The compound is divided into two peaceful queues of varying lengths. The shorter queue veers towards the right, where the two ‘express’ taps are—a maximum of 15 litres per person per fill and allowance for those with single bottles to get ahead. The longer queue is far longer, headed towards their destination of six taps allowing a fill of 25 litres. I take my place at the back of the longer queue, behind Shazia, whose children Farhaan and Roshaan are playing a long game of hide-and-seek around her burkha.
A housewife, Shazia lives in the suburb of Epping, a half hour drive from here. She says she makes the to-and-fro trip twice a day. “Big family, I live with my husband and his parents. Water runs out quite quickly,” Shazia says, holding one of her five jerrycans against her face to shield her from the harsh Cape Town sun. After she fills her quota of 25 litres, she will place the full jerrycans in the boot of her car and queue up at the back of the line with five more empty containers. “That’s the most the Subaru can carry without breaking down,” she says. Why doesn’t anybody else from the family queue up with her, I ask. She shrugs. “Rahman’s parents are old. And Rahman works 9 to 5 at Cape Town Railway Station.” He puts bread on the table. She replenishes the water.
Half-way to the taps and under an alien palm tree, we take refuge from the sun. Soon, we are at the front of the line and the security guard, standing on a slab of stone, ushers Shazia and her children towards the spring for their turn. Just as I am about to turn around and leave, the guard calls for my attention with his index finger. “What are you doing here without any bottles?” he asks, towering over me from his vantage point. “Just here to watch,” I say. The answer leaves the guard in a bout of coughs and full body giggles. “Just watchin’, eh. I also just watchin’. All day just watchin’ watchin’ watchin’. You want my job, eh? Come, join me then. We watch together.”
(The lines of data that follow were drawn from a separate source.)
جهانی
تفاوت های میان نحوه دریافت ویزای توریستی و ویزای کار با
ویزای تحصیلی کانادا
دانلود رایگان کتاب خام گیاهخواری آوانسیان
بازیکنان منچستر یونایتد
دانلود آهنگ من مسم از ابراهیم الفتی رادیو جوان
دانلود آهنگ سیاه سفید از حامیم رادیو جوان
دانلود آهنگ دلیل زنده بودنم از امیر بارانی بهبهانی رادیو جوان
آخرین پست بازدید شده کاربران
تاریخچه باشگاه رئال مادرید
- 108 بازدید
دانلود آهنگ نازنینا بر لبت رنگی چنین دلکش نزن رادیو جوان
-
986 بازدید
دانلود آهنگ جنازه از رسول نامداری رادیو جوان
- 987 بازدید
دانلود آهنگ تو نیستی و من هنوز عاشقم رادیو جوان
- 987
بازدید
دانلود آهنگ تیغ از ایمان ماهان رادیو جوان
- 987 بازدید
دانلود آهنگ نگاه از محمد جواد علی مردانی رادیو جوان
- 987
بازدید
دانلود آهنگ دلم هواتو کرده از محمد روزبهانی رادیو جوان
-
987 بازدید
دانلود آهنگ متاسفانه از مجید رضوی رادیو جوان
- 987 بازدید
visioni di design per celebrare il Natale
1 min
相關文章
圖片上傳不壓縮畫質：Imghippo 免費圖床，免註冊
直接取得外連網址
His name is Robert. And from his platform we keep a close eye on Cape Town’s most precious commodity—blue gold. “All day everyday I see people come and go. People of every race, every colour, lining up here in harmony, waiting for their turn,” he says. I ask him if tensions ever rise and if he finds himself breaking up fights. Robert shakes his head. “No, man,” he says. “Look around. There are Whites and Blacks and Browns and Coloured here. But the only colour that matters to all of them has no colour at all.”